I think that my reasons for feeling this way are pretty obvious. Comforting lies told for the purposes of bolstering nationalism are still lies. That's one of the reasons I despise the group of scoundrels and vermin currently holed up at 1600 Pennsylvania Avenue. 

Twenty years from now TKD will still be around. It will still be the Korean government's official martial art. It will change and reinvent itself again. I predict that MMA style grappling and better hand work will find their way in with suitable editing and backfilling of history to explain how they were always there in the True Military Ultra-Special TKD. TKD will still be one of the most-practiced martial arts around.


----------



## Jai (Nov 4, 2007)

I couldn't have said it any better myself... I agree 150%


----------



## peter tibbits (Nov 4, 2007)

I practise the Korean martial art of Soo Bahk Do. I can't find mention of it in this area. Why is that?


----------



## MBuzzy (Nov 4, 2007)

Peter - I'm also a Soo Bahk Do practitioner.  Soo Bahk Do is actual almost identical to Tang Soo Do, in fact, it was only within the last 20 years that they separated into two separate styles.  Check out the Tang Soo Do forum and you will find what you're looking for.  Also - make sure to stop by the meet and greet area and introduce yourself.



terryl965 said:


> What do you believe to be the most traditional style of Korea?
> 
> What do you believe to be the most practicle Art for Korea?
> 
> Whay do you feel this way and how do you think it will be twenty years from now?


 
Personal opinion (although slightly biased) is that the _most_ traditional martial art of Korea is Soo Bahk Do/Tang Soo Do. Of course, that depends on your definition of traditional.  If we're talking about the most preserved style from its roots, Tellner is right they're all pretty much dead.  I have heard that there are still a few Kong Soo Do masters around, but they are still descended from the kwans after the Japanese occupation.  
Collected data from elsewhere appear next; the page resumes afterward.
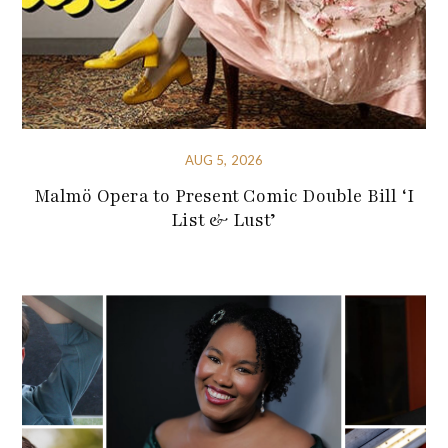
AUG 5, 2026
Malmö Opera to Present Comic Double Bill ‘I
List & Lust’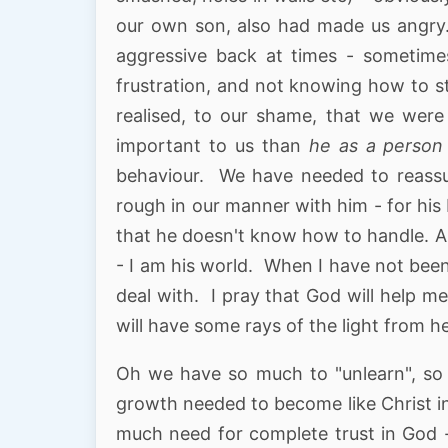
our own son, also had made us angry
aggressive back at times - sometimes
frustration, and not knowing how to st
realised, to our shame, that we wer
important to us than
he as a person
behaviour. We have needed to reassu
rough in our manner with him - for his 
that he doesn't know how to handle. An
- I am his world. When I have not bee
deal with. I pray that God will help me
will have some rays of the light from h
Oh we have so much to "unlearn", so 
growth needed to become like Christ i
much need for complete trust in God -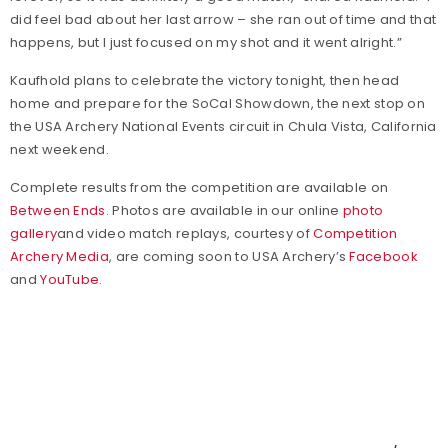
did feel bad about her last arrow – she ran out of time and that
happens, but I just focused on my shot and it went alright.”
Kaufhold plans to celebrate the victory tonight, then head
home and prepare for the SoCal Showdown, the next stop on
the USA Archery National Events circuit in Chula Vista, California
next weekend.
Complete results from the competition are available on
Between Ends
. Photos are available in our online
photo
gallery
and video match replays, courtesy of
Competition
Archery Media
, are coming soon to USA Archery’s
Facebook
and
YouTube
.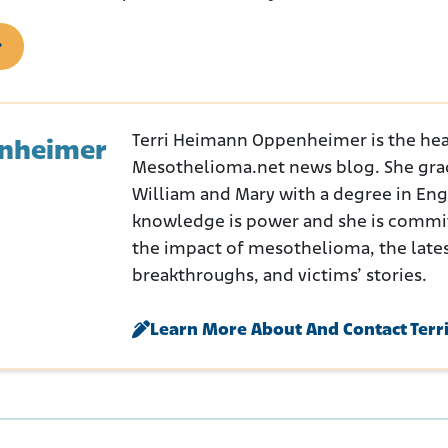
Terri Heimann Oppenheimer is the hea
enheimer
Mesothelioma.net news blog. She gra
William and Mary with a degree in Engli
knowledge is power and she is commi
the impact of mesothelioma, the late
breakthroughs, and victims’ stories.
Learn More About And Contact Terr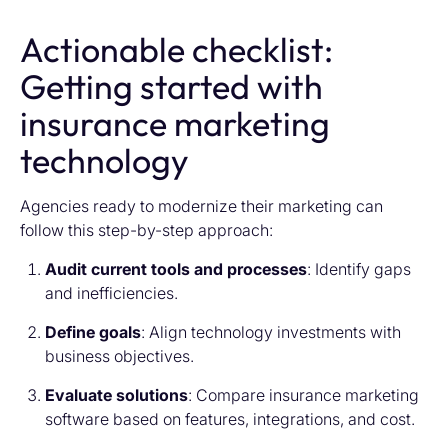
Actionable checklist:
Getting started with
insurance marketing
technology
Agencies ready to modernize their marketing can
follow this step-by-step approach:
Audit current tools and processes
: Identify gaps
and inefficiencies.
Define goals
: Align technology investments with
business objectives.
Evaluate solutions
: Compare
insurance marketing
software
based on features, integrations, and cost.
Most practicle Korean art, I would have to say is Hapkido.  TKD and TSD/SBD are effective, but it is the self defense portion that would be the most useful in a real situation.  Hapkido is much more focused on the joint locks and self defense aspects.

My hope is that these style will not change too much within the next 20 years.  I'm not familiar enough with the organizations of TKD and how their future plans looks (assuming that plans actually work), nor am I for Hapkido.  I do feel that within the next 20 years, Tang Soo Do and Soo Bahk Do will be almost unrecognizable that they were once the same style.  They will continue to diverge until they are separate arts completely.  I think that they will both be around, although probably in different forms than now.  Soo Bahk Do will be just fine as long as Kwan Jang Nim Hwang, H.C. is around, after that....how knows.


----------



## TheArtofDave (Dec 5, 2007)

A couple of years ago I was introduced to Pasaryu which is a blend of kung fu, and taekwondo, and karate. So its a blended art which I'm sure is fairly new because one of its highlights was that Elvis was a black belt in pasaryu, and after seeing the katas associated with this art its very practical for self defense, and combat situations. Very gritty art that pulls no punches. (not sure you want to promote Elvis for Pasaryu, but it just goes to show you that anybody can do it)

Factors that werent under my control and I'm no longer involved which is about to change. My gi is hanging in the closet, and I have nothing but time so I'm going to dedicate myself strictly to this art and then probably move on to shotokan I guess. But I always wanted to reach 9th degree black belt so I have 2 to 3 years plus a lot more to reach my goal.

But as far as a traditional, or whats most effective I agree there isn't just one style. What would be better is to train in several different korean styles and then see what works for you.


----------



## Chizikunbo (Dec 5, 2007)

I would say Kwon Bup, the style detailed in the Moo Yea Dobo Tonji, I know, I know, its just General Ki Ji Kwang's 32 postures, and was borrowed from the Chinese, the important part is the Korean people made it there own,and is detailed further back in time than most if not all modern Korean traditions.
Aside from that, I would say Kuk Sool, it has influences from traditional KMA, as well as CMA, and the hapkido material of Choi Yong Sul, by way of Suh In Hyuks brother, In Sun Seo.

fwiw,
--josh


----------